◆ EXTRACT ◆
Start of Block

It will remain to be seen whether or not Walmart executives react similarly to Amazon's.
Margins and Macro Pressure
Also a problem for the company related to Amazon is a likely price battle for holiday shoppers with the serial retail disruptor.
"The pressure today seems to be people worrying about margin compression that could result from heavy discounting into the holiday season," Action Alerts Plus analyst Zev Fima told Real Money. "Amazon's Black Friday deals kick off on November 16, and you know every other retailer is going to have to get creative to compete and, in this case, creative means discounts."
Of course, any discussion of margins would be incomplete without the two T's of margin pressure: Transportation and tariffs.
"Tariffs are not positive for the economy," Walmart CFO Brett Biggs told the media on a conference call Thursday morning. "Prices will go up."

End of Block

◆ TASKS FOR THIS EXERCISE ◆
• 1. Copy the retail margins passage word for word, starting at "Margins and Macro" and ending at "Transportation and tariffs.".
• 2. According to the retail margins passage, on what date do Amazon's Black Friday deals kick off?

◆ PROVIDED RECORDS ◆
Start of Block

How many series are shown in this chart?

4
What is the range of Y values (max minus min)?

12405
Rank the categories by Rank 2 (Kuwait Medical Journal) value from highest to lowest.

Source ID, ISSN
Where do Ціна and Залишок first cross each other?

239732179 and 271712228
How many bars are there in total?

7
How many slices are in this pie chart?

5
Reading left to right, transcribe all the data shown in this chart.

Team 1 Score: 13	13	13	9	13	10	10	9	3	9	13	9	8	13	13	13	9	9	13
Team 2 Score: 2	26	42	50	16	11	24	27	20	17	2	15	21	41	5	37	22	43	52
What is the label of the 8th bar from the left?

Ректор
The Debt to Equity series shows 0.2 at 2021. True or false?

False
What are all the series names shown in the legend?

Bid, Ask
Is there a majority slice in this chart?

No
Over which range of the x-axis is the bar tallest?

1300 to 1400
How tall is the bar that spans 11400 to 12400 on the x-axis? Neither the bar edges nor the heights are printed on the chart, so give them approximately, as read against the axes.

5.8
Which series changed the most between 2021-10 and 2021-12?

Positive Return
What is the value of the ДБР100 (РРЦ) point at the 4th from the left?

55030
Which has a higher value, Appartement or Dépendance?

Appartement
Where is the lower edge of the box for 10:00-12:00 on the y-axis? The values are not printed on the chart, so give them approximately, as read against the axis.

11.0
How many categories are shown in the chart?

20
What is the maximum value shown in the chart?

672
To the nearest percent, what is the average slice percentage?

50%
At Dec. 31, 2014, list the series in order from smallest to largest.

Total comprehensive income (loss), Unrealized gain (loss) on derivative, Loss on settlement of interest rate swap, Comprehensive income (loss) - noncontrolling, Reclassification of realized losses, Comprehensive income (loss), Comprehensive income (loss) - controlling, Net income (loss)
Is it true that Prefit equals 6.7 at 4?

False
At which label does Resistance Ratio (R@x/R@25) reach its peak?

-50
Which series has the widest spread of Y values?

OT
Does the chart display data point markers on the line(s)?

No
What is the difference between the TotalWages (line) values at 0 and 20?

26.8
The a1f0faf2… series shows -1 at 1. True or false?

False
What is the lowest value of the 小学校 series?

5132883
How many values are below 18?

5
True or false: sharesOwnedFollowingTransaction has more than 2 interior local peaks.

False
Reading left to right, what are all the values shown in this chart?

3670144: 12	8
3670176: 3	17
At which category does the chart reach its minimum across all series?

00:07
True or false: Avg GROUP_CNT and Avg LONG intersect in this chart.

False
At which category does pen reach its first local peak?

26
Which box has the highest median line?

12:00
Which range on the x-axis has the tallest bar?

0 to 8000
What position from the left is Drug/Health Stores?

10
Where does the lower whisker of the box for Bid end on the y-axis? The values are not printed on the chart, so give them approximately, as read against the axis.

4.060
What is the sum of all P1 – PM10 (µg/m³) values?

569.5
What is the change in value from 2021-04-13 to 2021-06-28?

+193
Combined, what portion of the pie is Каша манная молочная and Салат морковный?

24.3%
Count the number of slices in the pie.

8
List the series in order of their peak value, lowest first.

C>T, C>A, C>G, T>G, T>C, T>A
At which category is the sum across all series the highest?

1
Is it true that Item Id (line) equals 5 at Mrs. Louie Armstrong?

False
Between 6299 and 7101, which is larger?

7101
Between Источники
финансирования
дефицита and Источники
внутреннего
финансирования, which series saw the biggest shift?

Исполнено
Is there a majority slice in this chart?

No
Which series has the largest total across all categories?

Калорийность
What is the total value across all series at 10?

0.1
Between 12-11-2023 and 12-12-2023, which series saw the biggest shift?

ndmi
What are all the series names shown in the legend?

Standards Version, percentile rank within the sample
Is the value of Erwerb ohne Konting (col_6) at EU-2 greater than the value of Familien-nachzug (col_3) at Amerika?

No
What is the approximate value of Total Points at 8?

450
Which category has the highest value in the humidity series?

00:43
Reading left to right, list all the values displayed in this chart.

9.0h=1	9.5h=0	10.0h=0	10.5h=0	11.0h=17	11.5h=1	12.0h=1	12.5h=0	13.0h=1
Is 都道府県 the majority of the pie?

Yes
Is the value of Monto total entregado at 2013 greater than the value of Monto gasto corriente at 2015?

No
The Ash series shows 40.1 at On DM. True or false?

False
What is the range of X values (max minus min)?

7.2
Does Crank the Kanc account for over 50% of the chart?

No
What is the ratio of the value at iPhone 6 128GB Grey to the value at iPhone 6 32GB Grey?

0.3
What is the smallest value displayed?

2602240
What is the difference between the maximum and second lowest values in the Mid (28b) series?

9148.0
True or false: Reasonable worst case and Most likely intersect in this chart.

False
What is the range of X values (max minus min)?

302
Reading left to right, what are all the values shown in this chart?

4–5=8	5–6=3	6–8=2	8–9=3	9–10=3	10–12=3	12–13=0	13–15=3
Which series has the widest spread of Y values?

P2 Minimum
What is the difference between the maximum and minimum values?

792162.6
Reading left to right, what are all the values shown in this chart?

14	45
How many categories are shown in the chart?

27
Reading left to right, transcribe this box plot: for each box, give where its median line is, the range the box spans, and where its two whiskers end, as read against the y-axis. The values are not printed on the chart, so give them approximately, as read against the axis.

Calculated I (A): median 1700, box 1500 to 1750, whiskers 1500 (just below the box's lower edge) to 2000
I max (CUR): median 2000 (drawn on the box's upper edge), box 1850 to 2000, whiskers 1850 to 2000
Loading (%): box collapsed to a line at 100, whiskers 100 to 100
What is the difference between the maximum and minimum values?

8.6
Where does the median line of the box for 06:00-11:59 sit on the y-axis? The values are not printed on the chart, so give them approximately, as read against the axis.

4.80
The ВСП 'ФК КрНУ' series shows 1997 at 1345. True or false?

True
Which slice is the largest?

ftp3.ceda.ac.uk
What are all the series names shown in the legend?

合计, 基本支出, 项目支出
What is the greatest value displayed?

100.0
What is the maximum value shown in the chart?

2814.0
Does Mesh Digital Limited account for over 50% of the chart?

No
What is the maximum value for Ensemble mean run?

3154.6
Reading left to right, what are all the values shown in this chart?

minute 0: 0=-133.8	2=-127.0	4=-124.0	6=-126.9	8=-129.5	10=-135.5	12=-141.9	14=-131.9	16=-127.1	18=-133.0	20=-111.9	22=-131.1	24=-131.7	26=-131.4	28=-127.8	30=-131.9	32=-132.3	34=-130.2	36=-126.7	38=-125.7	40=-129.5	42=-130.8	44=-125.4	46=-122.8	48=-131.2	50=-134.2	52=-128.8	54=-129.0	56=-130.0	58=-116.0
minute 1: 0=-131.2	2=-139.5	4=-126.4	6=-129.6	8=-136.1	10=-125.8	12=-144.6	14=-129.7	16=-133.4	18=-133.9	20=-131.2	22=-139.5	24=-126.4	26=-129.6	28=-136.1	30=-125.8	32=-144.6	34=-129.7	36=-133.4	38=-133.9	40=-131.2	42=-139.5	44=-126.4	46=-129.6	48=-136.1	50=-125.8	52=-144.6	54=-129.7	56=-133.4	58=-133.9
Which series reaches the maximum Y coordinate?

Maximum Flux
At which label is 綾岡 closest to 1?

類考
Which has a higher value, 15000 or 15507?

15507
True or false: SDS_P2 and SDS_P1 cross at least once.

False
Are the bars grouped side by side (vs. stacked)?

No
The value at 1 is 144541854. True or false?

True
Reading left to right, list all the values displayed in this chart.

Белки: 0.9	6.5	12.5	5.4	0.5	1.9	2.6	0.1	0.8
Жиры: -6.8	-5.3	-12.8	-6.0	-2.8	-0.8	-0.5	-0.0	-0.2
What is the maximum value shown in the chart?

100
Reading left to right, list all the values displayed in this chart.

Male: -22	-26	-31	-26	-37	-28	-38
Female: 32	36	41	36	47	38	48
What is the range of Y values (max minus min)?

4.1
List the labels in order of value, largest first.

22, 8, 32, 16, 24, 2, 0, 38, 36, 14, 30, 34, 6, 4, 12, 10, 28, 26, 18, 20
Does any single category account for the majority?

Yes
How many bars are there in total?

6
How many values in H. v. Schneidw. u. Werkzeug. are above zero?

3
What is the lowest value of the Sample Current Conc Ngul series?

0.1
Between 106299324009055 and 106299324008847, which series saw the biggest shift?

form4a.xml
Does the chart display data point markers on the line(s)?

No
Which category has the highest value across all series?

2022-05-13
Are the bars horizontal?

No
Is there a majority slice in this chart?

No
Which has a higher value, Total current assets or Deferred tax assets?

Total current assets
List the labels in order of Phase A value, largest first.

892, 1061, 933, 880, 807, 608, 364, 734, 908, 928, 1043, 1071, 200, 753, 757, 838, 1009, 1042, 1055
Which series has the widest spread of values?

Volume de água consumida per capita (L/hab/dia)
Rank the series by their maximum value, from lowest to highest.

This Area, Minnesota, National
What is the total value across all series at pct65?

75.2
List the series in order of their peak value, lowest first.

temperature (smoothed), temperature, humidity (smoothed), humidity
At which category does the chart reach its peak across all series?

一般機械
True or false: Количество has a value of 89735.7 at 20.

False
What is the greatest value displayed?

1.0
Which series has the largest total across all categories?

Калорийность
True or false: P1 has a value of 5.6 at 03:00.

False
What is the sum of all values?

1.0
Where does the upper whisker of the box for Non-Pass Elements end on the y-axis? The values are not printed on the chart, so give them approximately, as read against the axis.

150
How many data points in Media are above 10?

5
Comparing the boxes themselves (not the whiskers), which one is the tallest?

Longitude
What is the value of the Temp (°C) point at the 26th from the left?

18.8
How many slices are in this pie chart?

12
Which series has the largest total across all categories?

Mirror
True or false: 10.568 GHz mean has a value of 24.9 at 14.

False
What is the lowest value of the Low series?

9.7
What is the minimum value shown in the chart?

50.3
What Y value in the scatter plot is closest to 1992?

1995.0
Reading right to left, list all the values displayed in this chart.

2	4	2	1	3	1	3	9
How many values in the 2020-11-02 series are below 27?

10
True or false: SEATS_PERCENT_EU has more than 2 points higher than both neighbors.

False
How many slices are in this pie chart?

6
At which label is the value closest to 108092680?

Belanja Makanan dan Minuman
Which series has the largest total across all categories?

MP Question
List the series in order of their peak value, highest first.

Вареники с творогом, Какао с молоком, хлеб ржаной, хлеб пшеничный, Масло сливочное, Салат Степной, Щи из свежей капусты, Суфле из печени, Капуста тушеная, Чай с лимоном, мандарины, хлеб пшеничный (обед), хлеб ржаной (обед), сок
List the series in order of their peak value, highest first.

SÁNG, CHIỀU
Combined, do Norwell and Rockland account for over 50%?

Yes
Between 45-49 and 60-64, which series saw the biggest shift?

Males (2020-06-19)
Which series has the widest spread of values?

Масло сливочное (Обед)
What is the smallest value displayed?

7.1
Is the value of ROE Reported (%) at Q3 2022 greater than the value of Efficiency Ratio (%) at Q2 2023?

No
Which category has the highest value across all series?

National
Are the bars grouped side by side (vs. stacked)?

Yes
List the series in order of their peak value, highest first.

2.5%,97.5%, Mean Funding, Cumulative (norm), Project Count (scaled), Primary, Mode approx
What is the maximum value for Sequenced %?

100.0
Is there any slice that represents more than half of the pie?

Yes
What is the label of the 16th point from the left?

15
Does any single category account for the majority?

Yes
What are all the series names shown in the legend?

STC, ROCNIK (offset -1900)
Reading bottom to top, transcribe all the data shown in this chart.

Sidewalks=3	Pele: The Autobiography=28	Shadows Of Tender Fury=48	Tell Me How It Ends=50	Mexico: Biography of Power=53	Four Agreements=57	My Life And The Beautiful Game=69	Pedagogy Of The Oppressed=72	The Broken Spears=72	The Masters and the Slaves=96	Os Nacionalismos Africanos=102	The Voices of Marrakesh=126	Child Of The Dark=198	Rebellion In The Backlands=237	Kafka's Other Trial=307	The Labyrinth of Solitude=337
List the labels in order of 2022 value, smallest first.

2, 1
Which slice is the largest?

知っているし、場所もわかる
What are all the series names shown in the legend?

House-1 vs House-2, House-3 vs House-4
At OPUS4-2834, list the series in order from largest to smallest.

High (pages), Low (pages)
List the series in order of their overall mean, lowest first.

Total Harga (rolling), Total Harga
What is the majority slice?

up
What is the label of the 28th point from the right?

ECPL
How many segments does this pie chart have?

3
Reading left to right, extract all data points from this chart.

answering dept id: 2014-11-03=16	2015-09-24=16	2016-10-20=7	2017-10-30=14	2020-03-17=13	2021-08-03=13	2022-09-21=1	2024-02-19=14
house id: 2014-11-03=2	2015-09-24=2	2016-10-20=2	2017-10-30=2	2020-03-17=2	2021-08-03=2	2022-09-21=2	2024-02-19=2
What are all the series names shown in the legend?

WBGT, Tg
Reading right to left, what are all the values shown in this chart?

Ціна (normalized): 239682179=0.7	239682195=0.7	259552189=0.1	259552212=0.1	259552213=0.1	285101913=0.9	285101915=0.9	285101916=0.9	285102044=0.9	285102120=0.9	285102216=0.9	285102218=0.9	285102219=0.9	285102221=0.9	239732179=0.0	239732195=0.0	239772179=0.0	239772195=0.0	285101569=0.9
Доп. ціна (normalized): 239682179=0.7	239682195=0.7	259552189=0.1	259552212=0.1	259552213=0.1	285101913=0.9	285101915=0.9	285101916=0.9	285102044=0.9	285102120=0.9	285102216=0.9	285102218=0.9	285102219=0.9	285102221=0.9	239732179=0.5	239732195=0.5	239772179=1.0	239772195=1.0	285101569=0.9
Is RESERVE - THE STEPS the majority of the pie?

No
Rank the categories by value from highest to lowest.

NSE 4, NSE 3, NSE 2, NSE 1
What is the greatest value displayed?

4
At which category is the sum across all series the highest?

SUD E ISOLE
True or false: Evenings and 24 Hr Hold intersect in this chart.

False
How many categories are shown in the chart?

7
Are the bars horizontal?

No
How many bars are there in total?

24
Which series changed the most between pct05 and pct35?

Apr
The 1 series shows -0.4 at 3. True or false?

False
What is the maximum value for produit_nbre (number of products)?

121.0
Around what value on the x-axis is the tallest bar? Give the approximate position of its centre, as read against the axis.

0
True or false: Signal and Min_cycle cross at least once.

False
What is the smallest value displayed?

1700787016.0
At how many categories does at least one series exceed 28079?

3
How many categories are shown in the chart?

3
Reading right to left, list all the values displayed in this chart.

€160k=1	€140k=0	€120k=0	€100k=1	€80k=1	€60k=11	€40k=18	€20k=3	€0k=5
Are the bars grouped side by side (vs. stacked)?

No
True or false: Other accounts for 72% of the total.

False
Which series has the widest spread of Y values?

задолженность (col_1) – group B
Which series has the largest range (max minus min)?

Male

End of Block

◆ ACTIVITY ANSWERS ◆
• 1.
Margins and Macro Pressure
Also a problem for the company related to Amazon is a likely price battle for holiday shoppers with the serial retail disruptor.
"The pressure today seems to be people worrying about margin compression that could result from heavy discounting into the holiday season," Action Alerts Plus analyst Zev Fima told Real Money. "Amazon's Black Friday deals kick off on November 16, and you know every other retailer is going to have to get creative to compete and, in this case, creative means discounts."
Of course, any discussion of margins would be incomplete without the two T's of margin pressure: Transportation and tariffs.

• 2. November 16